» Passage for review
Supermom’s Kryptonite

It’s a rare tropical bird!

It’s a beat-up minivan!

No…it’s SuperMom!

Faster than a four year old running from a tickle, able to leap over kids’ crap in a single bound, SuperMom is the most fantastical of all the Supers. She does it all. Name it, and consider it done. Volunteer in the classroom? Name the time. Laundry piling up? See her dash from pile to pile, sorting and treating and folding (putting away is your own damned project). Taxes to be done? Watch as she gathers the receipts and Very Important Papers she has diligently filed all year.

But wait…what’s that on the horizon? OH NO! It’s SuperMom’s arch-nemesis! Her very own, personal Kryptonite!

It’s…it’s…IT’S STREP THROAT!!!!!!

Able to take down SuperMom faster than you can say ahhhh, Kryptonite Strep Throat (KST) is the only thing that brings SuperMom to her knees. Wheat/gluten-induced exhaustion? She can struggle through that. Kids up all night sick? SuperMom can handle it. KST? SuperMom down! SuperMom down!!!


Last night, after the four and a half hour dress rehearsal for my concert tonight, Tom and a good friend convinced me to get to the doctor today. The doctor, who was probably my age, checked me out and went to get the strep results. She wasn’t gone 15 seconds before she came back in all “yep, it’s strep, do you want the shot in the butt or the prescription?” You know it’s a bad case of strep when the results jump out at the doctor screaming POSITIVE!!!!! I passed on the ass shot, as I was traumatized as a child by having to get those so many times. There is little that freaks me out, but a 6 inch long needle coming at me pretty much tops the list. No joke. Six inches. She was surprised that I get strep as often as I do, given that my tonsils were ripped out when I was 18 (10 years too late, in my opinion). Also surprised that I’ve had mono twice, but hey, what can I say? I’m an overachiever.

So Tom is getting my script right now. I stopped on the way home from the doctor to get it, but apparently 30 minutes was just not enough time to pull some pills for me. I’m starting to think I should have taken it in the butt this morning (Michelle, I had to, sorry! :)).

SuperMom needs to go rest now. She has a concert tonight and a quiet house right now. There is Tom Kha soup in her immediate future, as well as a super large ibuprofin dose (brings world peace!) and soon, blessed, blessed antibiotics.

SuperMom out.


  1. Aack! No!!! Not strep throat!!!

    Oy. My sympathies. Strep throat is the very worst. (Well, next to having chicken pox at 26 weeks pregnant, but that’s a story for another day…) Hope the meds kick in QUICKLY.

  2. Oh. Jen. That’s what I was afraid you had. I really home Tom has been keeping his distance from you this week!

    And yes, you totally should have taken it in the butt. At least you’ll feel better tomorrow! Not soon enough for the concert though, I’m sending you all the energy I can! Good luck!

  3. Strep throat can take me down faster and harder than a semi going 90 mph on a flat stretch of highway. So don’t breathe on me. Please. I have conferences to get through this week, and I am not allowed to get sick.

    Seriously, I hope you feel better soon.

» Source data

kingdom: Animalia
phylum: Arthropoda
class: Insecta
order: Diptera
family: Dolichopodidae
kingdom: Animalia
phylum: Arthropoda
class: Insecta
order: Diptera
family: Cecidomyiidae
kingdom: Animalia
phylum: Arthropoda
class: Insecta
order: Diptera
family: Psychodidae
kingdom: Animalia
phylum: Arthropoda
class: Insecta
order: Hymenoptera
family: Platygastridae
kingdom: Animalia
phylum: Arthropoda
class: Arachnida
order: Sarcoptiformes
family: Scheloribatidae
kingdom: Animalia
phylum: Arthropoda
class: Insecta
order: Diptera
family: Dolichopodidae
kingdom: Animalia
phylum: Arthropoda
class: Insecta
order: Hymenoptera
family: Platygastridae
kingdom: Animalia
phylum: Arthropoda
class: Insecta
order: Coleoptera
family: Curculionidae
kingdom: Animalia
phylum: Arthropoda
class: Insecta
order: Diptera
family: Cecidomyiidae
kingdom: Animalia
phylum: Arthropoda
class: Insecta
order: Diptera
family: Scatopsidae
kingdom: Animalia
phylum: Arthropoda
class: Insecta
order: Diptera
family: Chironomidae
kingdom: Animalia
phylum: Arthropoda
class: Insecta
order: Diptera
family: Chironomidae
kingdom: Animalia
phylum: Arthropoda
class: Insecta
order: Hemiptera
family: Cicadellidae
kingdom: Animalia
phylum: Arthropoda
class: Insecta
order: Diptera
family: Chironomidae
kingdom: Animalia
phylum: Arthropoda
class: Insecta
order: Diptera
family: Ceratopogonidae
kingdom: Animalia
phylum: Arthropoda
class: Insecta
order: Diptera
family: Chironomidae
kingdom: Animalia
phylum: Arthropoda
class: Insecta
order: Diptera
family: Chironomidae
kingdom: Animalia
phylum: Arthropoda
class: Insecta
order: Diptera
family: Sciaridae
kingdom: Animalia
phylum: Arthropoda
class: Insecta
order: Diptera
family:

» Tasks
(A) In the strep throat post, how old was the writer when their tonsils were removed?
(B) Reproduce word for word the part of the strep throat post starting at "Faster than a" and ending at "It’s…it’s…IT’S STREP THROAT!!!!!!".

» Per-task answers
(A) 18

(B)
Faster than a four year old running from a tickle, able to leap over kids’ crap in a single bound, SuperMom is the most fantastical of all the Supers. She does it all. Name it, and consider it done. Volunteer in the classroom? Name the time. Laundry piling up? See her dash from pile to pile, sorting and treating and folding (putting away is your own damned project). Taxes to be done? Watch as she gathers the receipts and Very Important Papers she has diligently filed all year.

But wait…what’s that on the horizon? OH NO! It’s SuperMom’s arch-nemesis! Her very own, personal Kryptonite!

It’s…it’s…IT’S STREP THROAT!!!!!!